_DIRECTIONS FOR THIS TASK_.
As an exercise, copy out the entries exactly as written.
========================================================================
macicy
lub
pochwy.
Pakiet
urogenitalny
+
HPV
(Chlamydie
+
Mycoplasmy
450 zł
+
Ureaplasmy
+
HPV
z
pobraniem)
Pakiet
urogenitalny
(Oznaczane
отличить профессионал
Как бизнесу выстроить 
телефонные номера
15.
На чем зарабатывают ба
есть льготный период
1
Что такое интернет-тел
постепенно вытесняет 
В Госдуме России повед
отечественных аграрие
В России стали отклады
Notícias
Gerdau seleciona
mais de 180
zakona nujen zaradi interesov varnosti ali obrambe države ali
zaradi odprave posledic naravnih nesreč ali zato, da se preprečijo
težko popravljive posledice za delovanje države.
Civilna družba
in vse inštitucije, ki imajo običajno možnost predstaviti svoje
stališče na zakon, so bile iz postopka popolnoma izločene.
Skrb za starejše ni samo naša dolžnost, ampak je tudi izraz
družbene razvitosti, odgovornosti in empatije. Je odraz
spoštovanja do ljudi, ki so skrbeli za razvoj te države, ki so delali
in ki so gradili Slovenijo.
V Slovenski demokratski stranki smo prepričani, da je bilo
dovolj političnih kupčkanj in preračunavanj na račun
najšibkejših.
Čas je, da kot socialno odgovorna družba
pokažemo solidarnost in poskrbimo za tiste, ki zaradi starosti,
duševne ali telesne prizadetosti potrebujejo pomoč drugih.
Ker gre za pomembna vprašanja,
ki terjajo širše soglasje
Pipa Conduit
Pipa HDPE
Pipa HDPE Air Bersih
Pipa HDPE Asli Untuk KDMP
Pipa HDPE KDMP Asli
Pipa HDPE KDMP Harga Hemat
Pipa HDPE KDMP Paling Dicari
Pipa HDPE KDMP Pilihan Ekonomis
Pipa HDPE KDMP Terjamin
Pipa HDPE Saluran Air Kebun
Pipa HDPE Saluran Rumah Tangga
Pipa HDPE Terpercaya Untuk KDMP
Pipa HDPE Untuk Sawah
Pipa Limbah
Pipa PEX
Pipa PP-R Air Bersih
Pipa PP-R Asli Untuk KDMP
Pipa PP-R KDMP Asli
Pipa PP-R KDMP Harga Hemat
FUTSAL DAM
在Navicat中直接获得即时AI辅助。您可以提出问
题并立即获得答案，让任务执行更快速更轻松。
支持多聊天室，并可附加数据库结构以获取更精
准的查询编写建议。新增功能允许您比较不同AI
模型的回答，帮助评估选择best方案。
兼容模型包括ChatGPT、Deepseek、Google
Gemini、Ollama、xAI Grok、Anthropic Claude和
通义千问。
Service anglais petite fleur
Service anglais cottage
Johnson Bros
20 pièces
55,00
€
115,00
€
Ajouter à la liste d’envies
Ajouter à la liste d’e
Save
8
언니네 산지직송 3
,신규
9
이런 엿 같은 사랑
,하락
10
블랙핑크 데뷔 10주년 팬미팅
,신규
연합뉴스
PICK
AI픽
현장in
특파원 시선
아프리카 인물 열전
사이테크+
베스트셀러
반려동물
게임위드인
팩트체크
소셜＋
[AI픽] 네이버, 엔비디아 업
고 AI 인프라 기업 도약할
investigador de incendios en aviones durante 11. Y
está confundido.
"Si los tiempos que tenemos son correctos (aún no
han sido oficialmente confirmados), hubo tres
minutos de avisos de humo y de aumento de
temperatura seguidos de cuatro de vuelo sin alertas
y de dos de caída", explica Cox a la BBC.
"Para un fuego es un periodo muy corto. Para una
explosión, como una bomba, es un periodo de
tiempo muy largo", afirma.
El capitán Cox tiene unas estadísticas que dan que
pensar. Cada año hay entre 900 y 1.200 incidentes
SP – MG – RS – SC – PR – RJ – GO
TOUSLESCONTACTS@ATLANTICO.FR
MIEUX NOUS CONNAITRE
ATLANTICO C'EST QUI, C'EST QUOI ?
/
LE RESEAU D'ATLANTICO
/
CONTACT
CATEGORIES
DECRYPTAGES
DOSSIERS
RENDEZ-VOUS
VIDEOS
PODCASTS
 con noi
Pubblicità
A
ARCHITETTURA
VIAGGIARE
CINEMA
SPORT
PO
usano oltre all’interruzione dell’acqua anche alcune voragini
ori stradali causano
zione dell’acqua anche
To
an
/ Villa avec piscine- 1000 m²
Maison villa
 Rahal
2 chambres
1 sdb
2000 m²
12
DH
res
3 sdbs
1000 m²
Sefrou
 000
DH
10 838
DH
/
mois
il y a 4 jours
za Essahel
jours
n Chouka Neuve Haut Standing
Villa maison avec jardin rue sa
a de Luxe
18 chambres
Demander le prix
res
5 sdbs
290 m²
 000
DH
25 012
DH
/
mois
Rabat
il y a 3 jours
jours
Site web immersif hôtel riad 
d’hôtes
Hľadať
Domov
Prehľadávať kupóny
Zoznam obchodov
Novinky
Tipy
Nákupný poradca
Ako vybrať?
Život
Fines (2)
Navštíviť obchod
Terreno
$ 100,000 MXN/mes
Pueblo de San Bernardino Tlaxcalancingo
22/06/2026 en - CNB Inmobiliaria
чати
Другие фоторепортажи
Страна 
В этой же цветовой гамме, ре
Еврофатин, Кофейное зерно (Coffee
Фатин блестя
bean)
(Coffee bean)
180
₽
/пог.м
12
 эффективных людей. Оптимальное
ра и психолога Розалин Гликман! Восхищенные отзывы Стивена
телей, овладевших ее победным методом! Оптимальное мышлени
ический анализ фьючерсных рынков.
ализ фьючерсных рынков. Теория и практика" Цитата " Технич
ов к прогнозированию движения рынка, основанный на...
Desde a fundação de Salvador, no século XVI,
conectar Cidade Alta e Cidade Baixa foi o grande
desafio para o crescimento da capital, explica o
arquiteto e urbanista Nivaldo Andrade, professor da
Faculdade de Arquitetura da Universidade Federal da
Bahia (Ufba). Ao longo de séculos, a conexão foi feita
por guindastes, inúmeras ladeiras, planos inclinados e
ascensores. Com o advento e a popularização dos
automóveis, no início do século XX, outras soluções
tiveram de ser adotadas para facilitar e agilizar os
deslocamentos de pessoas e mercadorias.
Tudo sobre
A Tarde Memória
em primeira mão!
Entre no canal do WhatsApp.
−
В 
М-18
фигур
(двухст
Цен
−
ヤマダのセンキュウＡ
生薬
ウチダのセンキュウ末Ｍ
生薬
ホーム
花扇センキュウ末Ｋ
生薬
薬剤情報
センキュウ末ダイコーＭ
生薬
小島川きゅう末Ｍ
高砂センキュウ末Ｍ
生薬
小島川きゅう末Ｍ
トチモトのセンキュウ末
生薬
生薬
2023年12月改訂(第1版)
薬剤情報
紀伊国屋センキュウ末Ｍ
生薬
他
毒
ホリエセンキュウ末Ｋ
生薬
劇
========================================================================
_ANSWER TO THIS PROBLEM_.
macicy
lub
pochwy.
Pakiet
urogenitalny
+
HPV
(Chlamydie
+
Mycoplasmy
450 zł
+
Ureaplasmy
+
HPV
z
pobraniem)
Pakiet
urogenitalny
(Oznaczane
отличить профессионал
Как бизнесу выстроить 
телефонные номера
15.
На чем зарабатывают ба
есть льготный период
1
Что такое интернет-тел
постепенно вытесняет 
В Госдуме России повед
отечественных аграрие
В России стали отклады
Notícias
Gerdau seleciona
mais de 180
zakona nujen zaradi interesov varnosti ali obrambe države ali
zaradi odprave posledic naravnih nesreč ali zato, da se preprečijo
težko popravljive posledice za delovanje države.
Civilna družba
in vse inštitucije, ki imajo običajno možnost predstaviti svoje
stališče na zakon, so bile iz postopka popolnoma izločene.
Skrb za starejše ni samo naša dolžnost, ampak je tudi izraz
družbene razvitosti, odgovornosti in empatije. Je odraz
spoštovanja do ljudi, ki so skrbeli za razvoj te države, ki so delali
in ki so gradili Slovenijo.
V Slovenski demokratski stranki smo prepričani, da je bilo
dovolj političnih kupčkanj in preračunavanj na račun
najšibkejših.
Čas je, da kot socialno odgovorna družba
pokažemo solidarnost in poskrbimo za tiste, ki zaradi starosti,
duševne ali telesne prizadetosti potrebujejo pomoč drugih.
Ker gre za pomembna vprašanja,
ki terjajo širše soglasje
Pipa Conduit
Pipa HDPE
Pipa HDPE Air Bersih
Pipa HDPE Asli Untuk KDMP
Pipa HDPE KDMP Asli
Pipa HDPE KDMP Harga Hemat
Pipa HDPE KDMP Paling Dicari
Pipa HDPE KDMP Pilihan Ekonomis
Pipa HDPE KDMP Terjamin
Pipa HDPE Saluran Air Kebun
Pipa HDPE Saluran Rumah Tangga
Pipa HDPE Terpercaya Untuk KDMP
Pipa HDPE Untuk Sawah
Pipa Limbah
Pipa PEX
Pipa PP-R Air Bersih
Pipa PP-R Asli Untuk KDMP
Pipa PP-R KDMP Asli
Pipa PP-R KDMP Harga Hemat
FUTSAL DAM
在Navicat中直接获得即时AI辅助。您可以提出问
题并立即获得答案，让任务执行更快速更轻松。
支持多聊天室，并可附加数据库结构以获取更精
准的查询编写建议。新增功能允许您比较不同AI
模型的回答，帮助评估选择best方案。
兼容模型包括ChatGPT、Deepseek、Google
Gemini、Ollama、xAI Grok、Anthropic Claude和
通义千问。
Service anglais petite fleur
Service anglais cottage
Johnson Bros
20 pièces
55,00
€
115,00
€
Ajouter à la liste d’envies
Ajouter à la liste d’e
Save
8
언니네 산지직송 3
,신규
9
이런 엿 같은 사랑
,하락
10
블랙핑크 데뷔 10주년 팬미팅
,신규
연합뉴스
PICK
AI픽
현장in
특파원 시선
아프리카 인물 열전
사이테크+
베스트셀러
반려동물
게임위드인
팩트체크
소셜＋
[AI픽] 네이버, 엔비디아 업
고 AI 인프라 기업 도약할
investigador de incendios en aviones durante 11. Y
está confundido.
"Si los tiempos que tenemos son correctos (aún no
han sido oficialmente confirmados), hubo tres
minutos de avisos de humo y de aumento de
temperatura seguidos de cuatro de vuelo sin alertas
y de dos de caída", explica Cox a la BBC.
"Para un fuego es un periodo muy corto. Para una
explosión, como una bomba, es un periodo de
tiempo muy largo", afirma.
El capitán Cox tiene unas estadísticas que dan que
pensar. Cada año hay entre 900 y 1.200 incidentes
SP – MG – RS – SC – PR – RJ – GO
TOUSLESCONTACTS@ATLANTICO.FR
MIEUX NOUS CONNAITRE
ATLANTICO C'EST QUI, C'EST QUOI ?
/
LE RESEAU D'ATLANTICO
/
CONTACT
CATEGORIES
DECRYPTAGES
DOSSIERS
RENDEZ-VOUS
VIDEOS
PODCASTS
 con noi
Pubblicità
A
ARCHITETTURA
VIAGGIARE
CINEMA
SPORT
PO
usano oltre all’interruzione dell’acqua anche alcune voragini
ori stradali causano
zione dell’acqua anche
To
an
/ Villa avec piscine- 1000 m²
Maison villa
 Rahal
2 chambres
1 sdb
2000 m²
12
DH
res
3 sdbs
1000 m²
Sefrou
 000
DH
10 838
DH
/
mois
il y a 4 jours
za Essahel
jours
n Chouka Neuve Haut Standing
Villa maison avec jardin rue sa
a de Luxe
18 chambres
Demander le prix
res
5 sdbs
290 m²
 000
DH
25 012
DH
/
mois
Rabat
il y a 3 jours
jours
Site web immersif hôtel riad 
d’hôtes
Hľadať
Domov
Prehľadávať kupóny
Zoznam obchodov
Novinky
Tipy
Nákupný poradca
Ako vybrať?
Život
Fines (2)
Navštíviť obchod
Terreno
$ 100,000 MXN/mes
Pueblo de San Bernardino Tlaxcalancingo
22/06/2026 en - CNB Inmobiliaria
чати
Другие фоторепортажи
Страна 
В этой же цветовой гамме, ре
Еврофатин, Кофейное зерно (Coffee
Фатин блестя
bean)
(Coffee bean)
180
₽
/пог.м
12
 эффективных людей. Оптимальное
ра и психолога Розалин Гликман! Восхищенные отзывы Стивена
телей, овладевших ее победным методом! Оптимальное мышлени
ический анализ фьючерсных рынков.
ализ фьючерсных рынков. Теория и практика" Цитата " Технич
ов к прогнозированию движения рынка, основанный на...
Desde a fundação de Salvador, no século XVI,
conectar Cidade Alta e Cidade Baixa foi o grande
desafio para o crescimento da capital, explica o
arquiteto e urbanista Nivaldo Andrade, professor da
Faculdade de Arquitetura da Universidade Federal da
Bahia (Ufba). Ao longo de séculos, a conexão foi feita
por guindastes, inúmeras ladeiras, planos inclinados e
ascensores. Com o advento e a popularização dos
automóveis, no início do século XX, outras soluções
tiveram de ser adotadas para facilitar e agilizar os
deslocamentos de pessoas e mercadorias.
Tudo sobre
A Tarde Memória
em primeira mão!
Entre no canal do WhatsApp.
−
В 
М-18
фигур
(двухст
Цен
−
ヤマダのセンキュウＡ
生薬
ウチダのセンキュウ末Ｍ
生薬
ホーム
花扇センキュウ末Ｋ
生薬
薬剤情報
センキュウ末ダイコーＭ
生薬
小島川きゅう末Ｍ
高砂センキュウ末Ｍ
生薬
小島川きゅう末Ｍ
トチモトのセンキュウ末
生薬
生薬
2023年12月改訂(第1版)
薬剤情報
紀伊国屋センキュウ末Ｍ
生薬
他
毒
ホリエセンキュウ末Ｋ
生薬
劇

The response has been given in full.